■ TRY IT ■
Output only the lines of the entries that follow, starting at the one with "ring pip: (350, 271)" and running down to the one with "index pip: (479, 617)", both included and unchanged.

■ SOURCE DATA ■
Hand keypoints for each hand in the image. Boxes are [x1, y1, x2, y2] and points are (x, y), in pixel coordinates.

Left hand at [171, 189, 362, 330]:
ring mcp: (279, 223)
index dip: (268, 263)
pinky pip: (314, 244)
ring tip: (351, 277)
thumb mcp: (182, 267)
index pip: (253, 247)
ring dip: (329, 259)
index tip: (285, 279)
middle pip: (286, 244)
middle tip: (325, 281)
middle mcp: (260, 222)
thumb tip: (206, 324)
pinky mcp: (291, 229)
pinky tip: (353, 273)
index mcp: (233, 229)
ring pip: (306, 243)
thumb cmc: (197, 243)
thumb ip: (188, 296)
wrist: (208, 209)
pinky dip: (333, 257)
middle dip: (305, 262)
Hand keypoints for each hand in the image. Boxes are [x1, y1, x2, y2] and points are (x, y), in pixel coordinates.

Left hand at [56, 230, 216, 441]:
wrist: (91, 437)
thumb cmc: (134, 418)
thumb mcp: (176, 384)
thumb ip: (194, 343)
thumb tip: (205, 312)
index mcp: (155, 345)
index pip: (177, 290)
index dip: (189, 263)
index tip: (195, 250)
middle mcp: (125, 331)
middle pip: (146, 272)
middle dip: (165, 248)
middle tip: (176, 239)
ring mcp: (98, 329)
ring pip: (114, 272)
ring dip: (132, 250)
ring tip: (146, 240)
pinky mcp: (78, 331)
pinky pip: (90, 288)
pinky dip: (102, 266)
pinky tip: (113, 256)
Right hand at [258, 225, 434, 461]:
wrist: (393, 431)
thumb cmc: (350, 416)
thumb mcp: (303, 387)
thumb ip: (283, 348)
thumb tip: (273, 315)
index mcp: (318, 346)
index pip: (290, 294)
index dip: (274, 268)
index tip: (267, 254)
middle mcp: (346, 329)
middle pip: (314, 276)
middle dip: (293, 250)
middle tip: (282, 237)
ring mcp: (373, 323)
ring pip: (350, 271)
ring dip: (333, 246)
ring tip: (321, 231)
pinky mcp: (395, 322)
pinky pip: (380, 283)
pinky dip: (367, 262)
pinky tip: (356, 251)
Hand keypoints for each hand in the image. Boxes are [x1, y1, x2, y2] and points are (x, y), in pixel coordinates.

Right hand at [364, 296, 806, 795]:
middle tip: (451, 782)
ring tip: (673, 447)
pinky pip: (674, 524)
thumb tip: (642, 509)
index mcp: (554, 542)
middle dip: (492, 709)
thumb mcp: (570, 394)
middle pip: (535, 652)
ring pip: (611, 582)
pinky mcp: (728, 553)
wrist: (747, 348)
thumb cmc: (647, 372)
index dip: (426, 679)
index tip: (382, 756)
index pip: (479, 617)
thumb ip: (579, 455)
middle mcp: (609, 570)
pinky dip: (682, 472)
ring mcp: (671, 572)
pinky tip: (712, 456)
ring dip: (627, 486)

==

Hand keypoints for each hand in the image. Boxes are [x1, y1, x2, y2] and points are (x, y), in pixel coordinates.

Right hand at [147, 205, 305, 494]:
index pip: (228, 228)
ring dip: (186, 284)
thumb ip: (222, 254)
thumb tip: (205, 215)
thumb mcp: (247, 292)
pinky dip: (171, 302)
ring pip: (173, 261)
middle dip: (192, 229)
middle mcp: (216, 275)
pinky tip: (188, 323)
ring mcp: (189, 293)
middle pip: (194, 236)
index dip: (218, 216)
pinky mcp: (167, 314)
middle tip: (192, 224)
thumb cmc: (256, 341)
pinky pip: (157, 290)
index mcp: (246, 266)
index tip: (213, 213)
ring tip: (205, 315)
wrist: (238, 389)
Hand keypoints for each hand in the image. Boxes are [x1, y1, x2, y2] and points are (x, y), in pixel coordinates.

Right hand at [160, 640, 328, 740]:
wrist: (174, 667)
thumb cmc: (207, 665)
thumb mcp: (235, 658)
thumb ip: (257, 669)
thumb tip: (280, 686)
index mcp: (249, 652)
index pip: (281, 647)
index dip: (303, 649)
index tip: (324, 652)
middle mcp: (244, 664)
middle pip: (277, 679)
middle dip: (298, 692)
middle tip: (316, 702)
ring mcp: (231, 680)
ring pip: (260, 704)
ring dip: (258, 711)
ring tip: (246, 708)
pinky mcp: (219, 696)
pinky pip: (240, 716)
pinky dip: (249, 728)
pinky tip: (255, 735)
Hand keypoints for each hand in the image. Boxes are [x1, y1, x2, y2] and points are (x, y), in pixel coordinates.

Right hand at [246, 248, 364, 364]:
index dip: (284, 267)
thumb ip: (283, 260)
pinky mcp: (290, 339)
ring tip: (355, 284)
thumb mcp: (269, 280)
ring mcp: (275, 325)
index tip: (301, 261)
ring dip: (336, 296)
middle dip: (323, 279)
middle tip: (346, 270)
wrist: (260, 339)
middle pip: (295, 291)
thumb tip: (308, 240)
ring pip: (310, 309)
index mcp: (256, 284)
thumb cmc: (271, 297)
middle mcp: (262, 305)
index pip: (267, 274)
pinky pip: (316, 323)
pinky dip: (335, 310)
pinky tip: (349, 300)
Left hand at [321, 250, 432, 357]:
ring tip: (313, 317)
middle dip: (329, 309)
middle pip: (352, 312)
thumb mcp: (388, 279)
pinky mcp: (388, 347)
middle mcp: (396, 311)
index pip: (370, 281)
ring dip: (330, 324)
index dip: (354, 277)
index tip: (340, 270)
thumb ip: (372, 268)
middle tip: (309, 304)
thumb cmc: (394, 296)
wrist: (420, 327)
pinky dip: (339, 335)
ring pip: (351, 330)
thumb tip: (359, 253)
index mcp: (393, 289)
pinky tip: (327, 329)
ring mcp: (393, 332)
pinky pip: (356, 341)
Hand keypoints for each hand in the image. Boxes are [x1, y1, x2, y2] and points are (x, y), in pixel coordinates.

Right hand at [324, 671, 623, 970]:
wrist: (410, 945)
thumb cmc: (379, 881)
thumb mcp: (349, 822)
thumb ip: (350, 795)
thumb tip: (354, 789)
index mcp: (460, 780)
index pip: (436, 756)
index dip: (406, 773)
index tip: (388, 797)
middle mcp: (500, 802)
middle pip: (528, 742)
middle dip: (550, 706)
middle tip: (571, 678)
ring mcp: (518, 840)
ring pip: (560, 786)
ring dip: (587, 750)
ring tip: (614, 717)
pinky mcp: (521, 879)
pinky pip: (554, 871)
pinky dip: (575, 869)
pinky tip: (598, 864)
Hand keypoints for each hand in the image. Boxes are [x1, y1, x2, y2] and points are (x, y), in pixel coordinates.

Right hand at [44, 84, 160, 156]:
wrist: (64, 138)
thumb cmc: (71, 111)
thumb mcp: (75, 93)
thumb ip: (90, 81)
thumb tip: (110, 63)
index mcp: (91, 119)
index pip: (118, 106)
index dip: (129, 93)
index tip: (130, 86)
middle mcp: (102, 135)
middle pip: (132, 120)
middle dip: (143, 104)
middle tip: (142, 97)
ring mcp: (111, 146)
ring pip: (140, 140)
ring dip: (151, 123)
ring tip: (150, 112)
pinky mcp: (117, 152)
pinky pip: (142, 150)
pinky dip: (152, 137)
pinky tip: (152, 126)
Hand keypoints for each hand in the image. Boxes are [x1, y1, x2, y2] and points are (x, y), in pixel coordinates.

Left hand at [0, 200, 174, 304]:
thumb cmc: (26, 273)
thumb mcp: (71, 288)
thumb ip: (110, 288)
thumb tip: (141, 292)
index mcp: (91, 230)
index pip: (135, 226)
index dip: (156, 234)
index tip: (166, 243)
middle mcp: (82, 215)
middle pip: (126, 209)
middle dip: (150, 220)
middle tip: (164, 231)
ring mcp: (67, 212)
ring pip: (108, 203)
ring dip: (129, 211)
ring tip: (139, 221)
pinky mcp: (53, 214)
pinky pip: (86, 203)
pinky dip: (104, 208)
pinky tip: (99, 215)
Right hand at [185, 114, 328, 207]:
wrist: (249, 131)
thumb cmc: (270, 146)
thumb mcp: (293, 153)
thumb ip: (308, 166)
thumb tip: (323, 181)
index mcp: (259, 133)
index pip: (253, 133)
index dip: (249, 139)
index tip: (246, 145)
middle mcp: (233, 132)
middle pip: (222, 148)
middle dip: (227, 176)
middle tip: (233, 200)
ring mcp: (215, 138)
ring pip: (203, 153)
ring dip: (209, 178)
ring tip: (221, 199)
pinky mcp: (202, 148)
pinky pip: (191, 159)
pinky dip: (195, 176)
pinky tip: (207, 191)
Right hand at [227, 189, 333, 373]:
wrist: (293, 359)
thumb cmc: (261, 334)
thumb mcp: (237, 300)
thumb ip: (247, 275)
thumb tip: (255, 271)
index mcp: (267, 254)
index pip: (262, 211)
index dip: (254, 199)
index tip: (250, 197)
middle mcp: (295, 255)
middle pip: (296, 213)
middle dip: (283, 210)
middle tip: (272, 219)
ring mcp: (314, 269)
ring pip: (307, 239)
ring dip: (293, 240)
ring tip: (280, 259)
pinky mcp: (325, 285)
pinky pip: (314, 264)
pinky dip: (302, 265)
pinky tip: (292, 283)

==

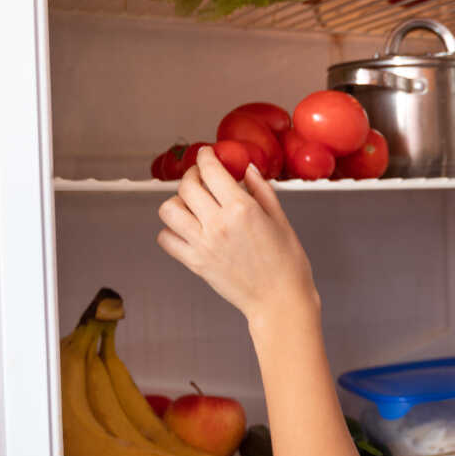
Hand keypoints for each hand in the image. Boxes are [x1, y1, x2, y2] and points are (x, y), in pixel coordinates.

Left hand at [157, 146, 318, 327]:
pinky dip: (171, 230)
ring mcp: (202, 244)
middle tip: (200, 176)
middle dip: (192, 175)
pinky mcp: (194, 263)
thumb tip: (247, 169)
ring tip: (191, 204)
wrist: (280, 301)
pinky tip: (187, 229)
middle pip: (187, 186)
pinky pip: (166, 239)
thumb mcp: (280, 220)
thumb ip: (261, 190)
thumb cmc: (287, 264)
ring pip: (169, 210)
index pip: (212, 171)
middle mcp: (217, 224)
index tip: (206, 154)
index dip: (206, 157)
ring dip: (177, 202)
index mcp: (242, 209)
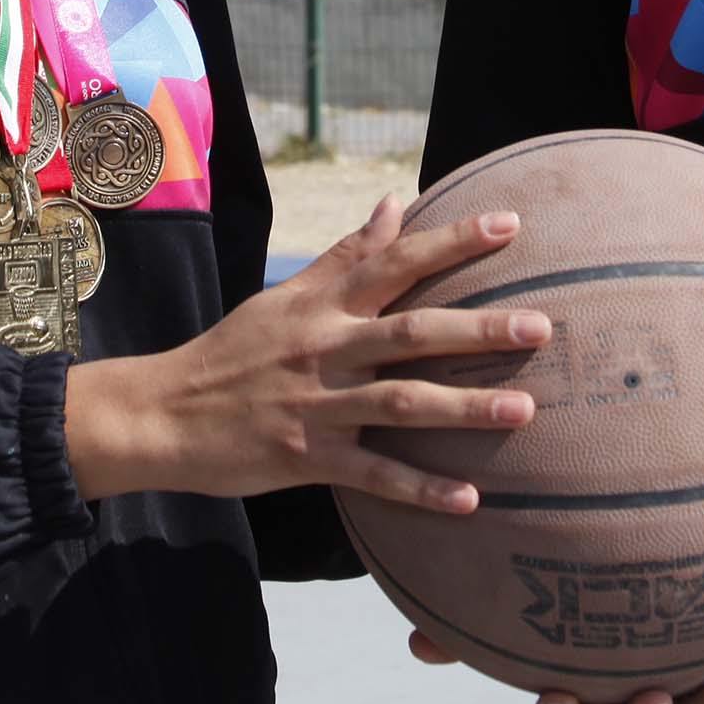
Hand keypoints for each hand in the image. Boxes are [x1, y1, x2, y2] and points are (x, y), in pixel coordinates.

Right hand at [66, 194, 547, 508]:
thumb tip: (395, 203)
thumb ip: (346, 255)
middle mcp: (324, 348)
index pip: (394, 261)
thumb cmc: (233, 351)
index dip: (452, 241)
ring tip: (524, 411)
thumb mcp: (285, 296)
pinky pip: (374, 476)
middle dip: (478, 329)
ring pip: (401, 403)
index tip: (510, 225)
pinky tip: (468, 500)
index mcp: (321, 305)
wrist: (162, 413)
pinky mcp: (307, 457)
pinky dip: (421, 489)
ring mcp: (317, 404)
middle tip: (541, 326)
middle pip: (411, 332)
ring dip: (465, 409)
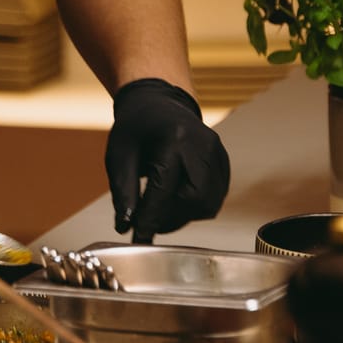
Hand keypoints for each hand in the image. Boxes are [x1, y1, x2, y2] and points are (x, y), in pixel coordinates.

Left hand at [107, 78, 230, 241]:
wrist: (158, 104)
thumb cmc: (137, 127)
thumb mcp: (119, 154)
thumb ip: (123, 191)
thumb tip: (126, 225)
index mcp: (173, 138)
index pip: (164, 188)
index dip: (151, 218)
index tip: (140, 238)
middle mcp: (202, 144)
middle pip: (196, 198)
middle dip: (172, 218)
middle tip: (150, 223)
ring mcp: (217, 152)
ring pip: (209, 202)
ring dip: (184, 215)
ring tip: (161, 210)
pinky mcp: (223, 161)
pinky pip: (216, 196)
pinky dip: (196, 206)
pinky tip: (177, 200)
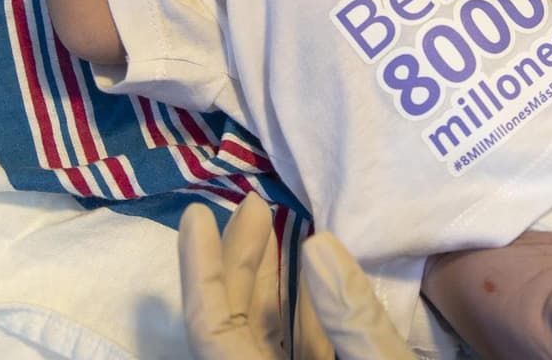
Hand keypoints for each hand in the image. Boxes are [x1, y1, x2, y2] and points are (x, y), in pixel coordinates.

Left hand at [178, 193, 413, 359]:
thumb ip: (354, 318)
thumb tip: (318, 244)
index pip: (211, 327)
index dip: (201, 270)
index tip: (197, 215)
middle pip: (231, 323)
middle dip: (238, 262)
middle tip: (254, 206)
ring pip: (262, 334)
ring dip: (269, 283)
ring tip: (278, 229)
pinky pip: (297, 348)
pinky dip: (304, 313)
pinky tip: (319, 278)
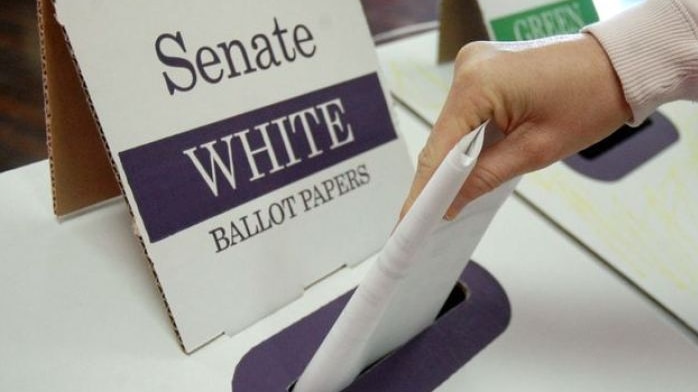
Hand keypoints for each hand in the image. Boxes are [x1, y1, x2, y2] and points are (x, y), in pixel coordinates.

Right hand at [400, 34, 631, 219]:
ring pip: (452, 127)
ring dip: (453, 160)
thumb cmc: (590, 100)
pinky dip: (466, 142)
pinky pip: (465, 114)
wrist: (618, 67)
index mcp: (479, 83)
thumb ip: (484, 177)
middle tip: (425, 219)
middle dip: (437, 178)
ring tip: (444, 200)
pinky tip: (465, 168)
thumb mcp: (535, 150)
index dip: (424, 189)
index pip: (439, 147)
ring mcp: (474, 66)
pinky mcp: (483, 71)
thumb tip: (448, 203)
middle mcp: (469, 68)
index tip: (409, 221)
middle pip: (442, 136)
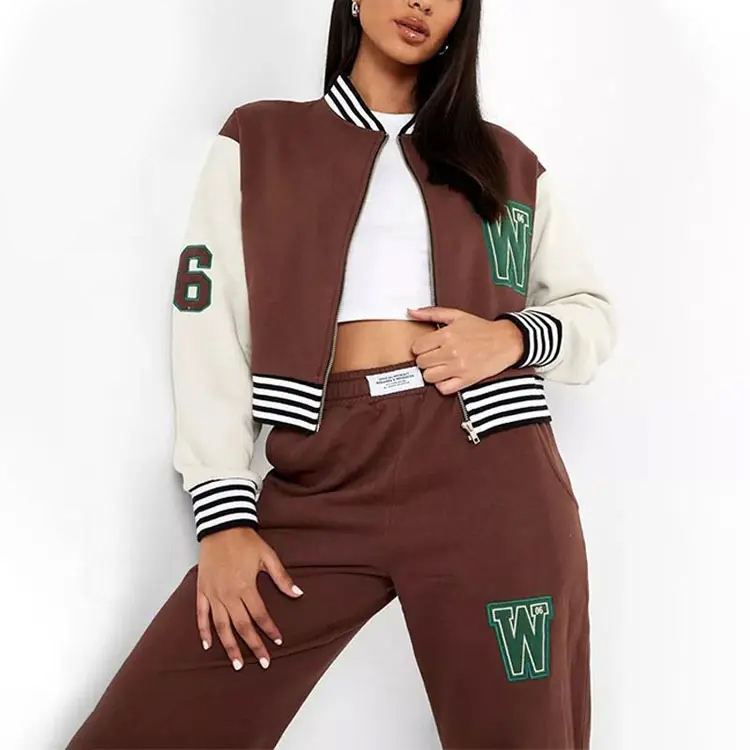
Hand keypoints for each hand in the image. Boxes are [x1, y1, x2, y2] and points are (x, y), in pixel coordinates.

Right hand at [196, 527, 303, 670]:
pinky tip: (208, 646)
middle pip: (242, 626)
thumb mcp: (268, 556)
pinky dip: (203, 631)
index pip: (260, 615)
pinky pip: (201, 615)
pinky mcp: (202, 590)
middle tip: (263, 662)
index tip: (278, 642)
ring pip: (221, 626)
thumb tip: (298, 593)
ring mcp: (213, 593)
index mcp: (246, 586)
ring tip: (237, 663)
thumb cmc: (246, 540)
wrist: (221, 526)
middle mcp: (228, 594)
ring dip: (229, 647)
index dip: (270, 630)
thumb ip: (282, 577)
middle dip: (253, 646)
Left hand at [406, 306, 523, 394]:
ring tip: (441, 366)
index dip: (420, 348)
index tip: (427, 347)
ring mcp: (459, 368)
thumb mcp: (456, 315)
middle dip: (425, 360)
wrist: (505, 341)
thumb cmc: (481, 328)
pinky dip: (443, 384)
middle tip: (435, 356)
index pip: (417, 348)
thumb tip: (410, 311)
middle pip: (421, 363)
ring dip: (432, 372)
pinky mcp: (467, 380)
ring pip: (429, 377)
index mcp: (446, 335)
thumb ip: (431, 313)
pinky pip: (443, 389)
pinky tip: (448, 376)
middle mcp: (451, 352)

■ WRITTEN RESPONSE ■
ring pip: (350, 271)
ring dip: (333, 246)
ring tip: (321, 231)
pinky mcp: (395, 322)
pinky pip: (380, 283)
pinky dip: (367, 262)
pinky tip: (356, 251)
Hand keypoints for each hand in the image. Boxes are [x1, y1, x2, y2] and points are (x, y), in pixel coordinates.

Right hand at [364, 296, 806, 795]:
middle tip: (451, 782)
ring tip: (673, 447)
pinky pip: (674, 524)
thumb tip: (642, 509)
index mcp: (554, 542)
middle dip: (492, 709)
thumb mcp: (570, 394)
middle pip: (535, 652)
ring pip: (611, 582)
pinky mcp: (728, 553)
wrist: (747, 348)
thumb cmc: (647, 372)
index dip: (426, 679)
index tip: (382, 756)
index pip: (479, 617)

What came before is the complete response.